The Moto Z9 on AT&T has some fairly standard messaging options. Perhaps not every service is supported, but users will find all the major options easily available. The phone choked sending an MMS message of a photo taken with the 2-megapixel camera, but the image wasn't that good anyway. Instant messaging and e-mail support are both included with various clients and presets, but Google is left out of both of those parties, which is fine for IM but surprising for e-mail, especially when some regional cable ISPs make the cut.

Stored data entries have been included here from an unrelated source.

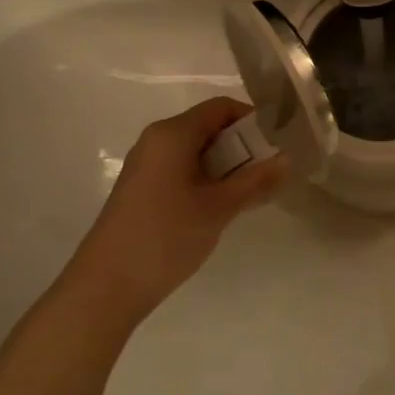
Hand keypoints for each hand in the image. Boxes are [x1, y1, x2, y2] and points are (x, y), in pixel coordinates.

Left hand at [69, 97, 286, 326]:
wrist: (106, 287)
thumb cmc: (166, 236)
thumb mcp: (219, 207)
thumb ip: (256, 181)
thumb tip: (287, 160)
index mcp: (173, 134)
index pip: (221, 108)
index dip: (253, 120)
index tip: (279, 143)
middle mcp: (157, 141)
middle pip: (209, 127)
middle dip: (244, 145)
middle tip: (272, 171)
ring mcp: (147, 166)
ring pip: (197, 151)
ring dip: (227, 165)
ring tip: (253, 192)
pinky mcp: (142, 189)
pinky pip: (183, 169)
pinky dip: (207, 179)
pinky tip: (221, 207)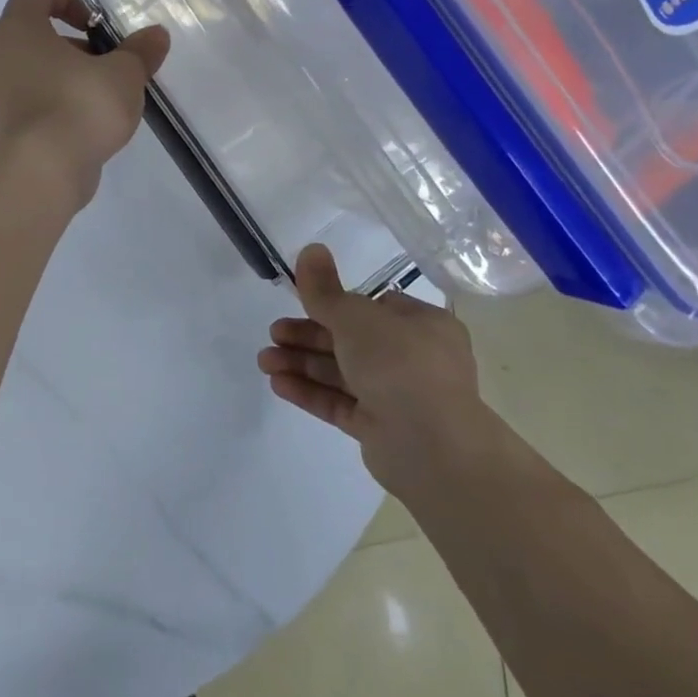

Typing on the phone's keys wasn't especially pleasant, but wasn't as bad as we initially suspected it might be. The keys are flat, but still have plenty of give. Still, the active zone you can press isn't very wide, so it was easy to miss a letter entirely. The phone uses iTap for intuitive texting, but the autocomplete could use an overhaul. It suggested lazying and jazzing to complete our test message, neither of which are real words.

Music - Good

The music player on the Motorola Z9 is simple and ugly, but it has some nice features backing it up to improve the whole experience. We used a card synchronized with Windows Media Player, and all our tracks came through fine, including our Napster music, since this is an AT&T Music phone. We didn't find any music store on the device, so you'll have to sideload until AT&T starts pushing the download service. The phone had some nice preset EQ options that helped the sound a bit, and also supported playlists and various playback modes. Setting up stereo Bluetooth speakers was a snap, and the setup process was available from the media player menu, which made it even easier.

Video - Mediocre

The phone uses AT&T's Cellular Video for streaming clips, and we'd advise skipping this service. Videos may have loaded quickly thanks to the phone's fast networking, but clips looked horrible. At their smallest size, they still looked blurry, and blown up to full screen things obviously deteriorated. CNN was unwatchable, at least if captions are meaningful to your viewing experience. There were no speed issues, like we said, but at this point our standards are much higher, especially since we've seen the phones that run the upcoming AT&T Mobile TV service.

Camera - Good

Images taken with the Moto Z9 weren't horrible, and that's being generous to a camera phone. Colors were okay, but edges and details were fuzzy at best, and oversharpened at worst. Images were noisy, even at the camera's best settings. We did like that the camera isn't hidden by the slide, but with middling performance, and the fact that the camera crashed on us sending an MMS message, means we won't be relying on the lens for anything more than celebrity sightings.

Web browsing - Mediocre

Opening up the About page on the Web browser, we were shocked to find it was an Opera program. The quality was not up to what we've come to expect from Opera and the Opera Mini browsers. Pages were rendered in a pinched, mobile layout, and looked muddy and poor. Text styles came through poorly, and images, like our masthead, were blocky and pixilated. Nothing we found in the settings could improve the situation, either. We wish we could report a competent browser with a mini-map that takes advantage of the fast, HSDPA networking, but that isn't the case on the Moto Z9.

Navigation - Good

The Motorola Z9 is among the first phone's we're seeing with the newly rebranded AT&T Navigation service. It isn't much to get excited about, just the TeleNav navigation app with AT&T's name stuck on it. Our Z9 had a lot of trouble finding us at first in lower Manhattan, perhaps blocked by the tall buildings around us. But, once we got out of the city, it was fairly smooth sailing. The voice navigations were quick and accurate, and they tracked us nicely as we missed turn after turn. Eventually, on one harebrained trip, the navigation program simply gave up and told us we were off course, but we simply started our trip again from our current spot, and the directions resumed, no problem.


Price and availability

The Motorola Z9 is available now from AT&T for $200 with a contract agreement. A mail-in rebate of $50 is available, when signing up for a qualifying plan.